In fairness literature, the existence of a trade-off between fairness and accuracy is a common assumption; that is, that fairness cannot be improved without sacrificing predictive performance33. A few studies also have pointed out that this trade-off may necessitate the application of more complex methods44,45. Based on our empirical observations, we find that the fairness-accuracy trade-off for the datasets examined in this paper can be lessened if a set of bias mitigation techniques is considered, and not just one. Standard techniques RW, DIR, and CPP, or our proposed method PSTA can reduce bias while preserving predictive performance for specific (dataset, protected attribute) pairs. This was particularly evident for the modest-sized to large datasets (FUUS, NHANES, UKB), though the dynamics shifted a bit for the smaller dataset (LONGSCAN). Thus, this trade-off is not consistently observed in our case studies in depression prediction without requiring complex ML methods. In line with46, this evidence encourages the ML community to intentionally propose frameworks that maximize both predictive performance enhancement and bias reduction, aiming to lessen the trade-off. There is probably no golden ticket, as there is no single best ML model for all prediction problems providing equality of outcomes naturally. ML practitioners need to figure out which combination in terms of type of classifier and bias mitigation algorithm is appropriate for the case at hand so that it produces the best results in terms of both accuracy and fairness.

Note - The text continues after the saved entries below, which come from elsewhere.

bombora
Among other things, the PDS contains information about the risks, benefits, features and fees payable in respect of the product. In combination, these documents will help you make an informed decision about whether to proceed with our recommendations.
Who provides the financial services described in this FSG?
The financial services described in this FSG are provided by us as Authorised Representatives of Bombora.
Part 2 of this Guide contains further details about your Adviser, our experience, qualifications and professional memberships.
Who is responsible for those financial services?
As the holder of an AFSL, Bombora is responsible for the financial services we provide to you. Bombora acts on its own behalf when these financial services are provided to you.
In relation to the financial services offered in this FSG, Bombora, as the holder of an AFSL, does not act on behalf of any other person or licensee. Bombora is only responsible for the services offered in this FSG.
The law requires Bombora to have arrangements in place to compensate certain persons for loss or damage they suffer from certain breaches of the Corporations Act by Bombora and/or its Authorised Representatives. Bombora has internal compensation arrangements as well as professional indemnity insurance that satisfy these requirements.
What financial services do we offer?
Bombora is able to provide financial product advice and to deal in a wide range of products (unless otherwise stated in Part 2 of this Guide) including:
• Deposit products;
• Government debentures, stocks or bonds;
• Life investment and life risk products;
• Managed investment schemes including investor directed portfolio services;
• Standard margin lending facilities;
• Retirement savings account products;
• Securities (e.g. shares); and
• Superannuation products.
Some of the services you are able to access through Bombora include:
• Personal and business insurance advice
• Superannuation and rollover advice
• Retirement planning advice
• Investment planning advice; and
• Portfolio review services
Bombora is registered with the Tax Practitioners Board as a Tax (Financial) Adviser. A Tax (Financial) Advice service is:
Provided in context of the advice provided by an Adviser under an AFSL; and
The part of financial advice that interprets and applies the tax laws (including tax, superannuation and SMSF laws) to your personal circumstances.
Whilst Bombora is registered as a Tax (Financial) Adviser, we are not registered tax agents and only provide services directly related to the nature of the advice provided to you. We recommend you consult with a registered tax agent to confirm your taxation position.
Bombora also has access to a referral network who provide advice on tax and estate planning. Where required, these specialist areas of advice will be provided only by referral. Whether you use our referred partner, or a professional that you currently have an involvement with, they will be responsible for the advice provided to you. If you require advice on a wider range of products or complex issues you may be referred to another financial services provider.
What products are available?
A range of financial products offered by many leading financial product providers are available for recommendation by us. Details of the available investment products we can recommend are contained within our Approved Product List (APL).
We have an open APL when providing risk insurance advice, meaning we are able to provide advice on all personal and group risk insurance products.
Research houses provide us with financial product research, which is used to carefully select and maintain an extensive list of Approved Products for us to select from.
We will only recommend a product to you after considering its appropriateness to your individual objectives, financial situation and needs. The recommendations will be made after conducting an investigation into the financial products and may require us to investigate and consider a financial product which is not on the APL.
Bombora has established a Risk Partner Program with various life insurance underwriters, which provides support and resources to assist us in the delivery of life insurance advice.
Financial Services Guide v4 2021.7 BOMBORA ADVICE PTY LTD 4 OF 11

In conclusion, we conducted an empirical study on four exposome datasets to show the ability of bias mitigation techniques to increase fairness of machine learning models obtained to predict depression from environmental and lifestyle data. In addition, our main effort in this work has been directed toward providing empirical evidence to encourage clinical decision-makers to carefully evaluate a proposed framework in terms of both its accuracy and fairness prior to deployment. Experimental results support the idea that it is possible to improve algorithmic fairness regarding a single protected attribute without sacrificing predictive performance. We consider that our promising results could enable a wider use of ML techniques in mental healthcare. This should inevitably go hand-in-hand with the assessment of possible biases in the models and the appropriate mitigation techniques if required. In the future, we expect to simultaneously examine the effects of having multiple protected attributes, such as ethnicity, sex, socio-economic status, geographical location, or comorbidities (type 1 and type 2 diabetes, or cardiovascular disease), as well as broadening to include protective factors data, such as intelligence, temperament, cognitive appraisal, and support from a significant person, all of which may counteract the negative effects of risk factors for depression, along with environmental and lifestyle data. In addition, we aim to integrate genetic and biological data, which are robust risk factors for depression, into our research.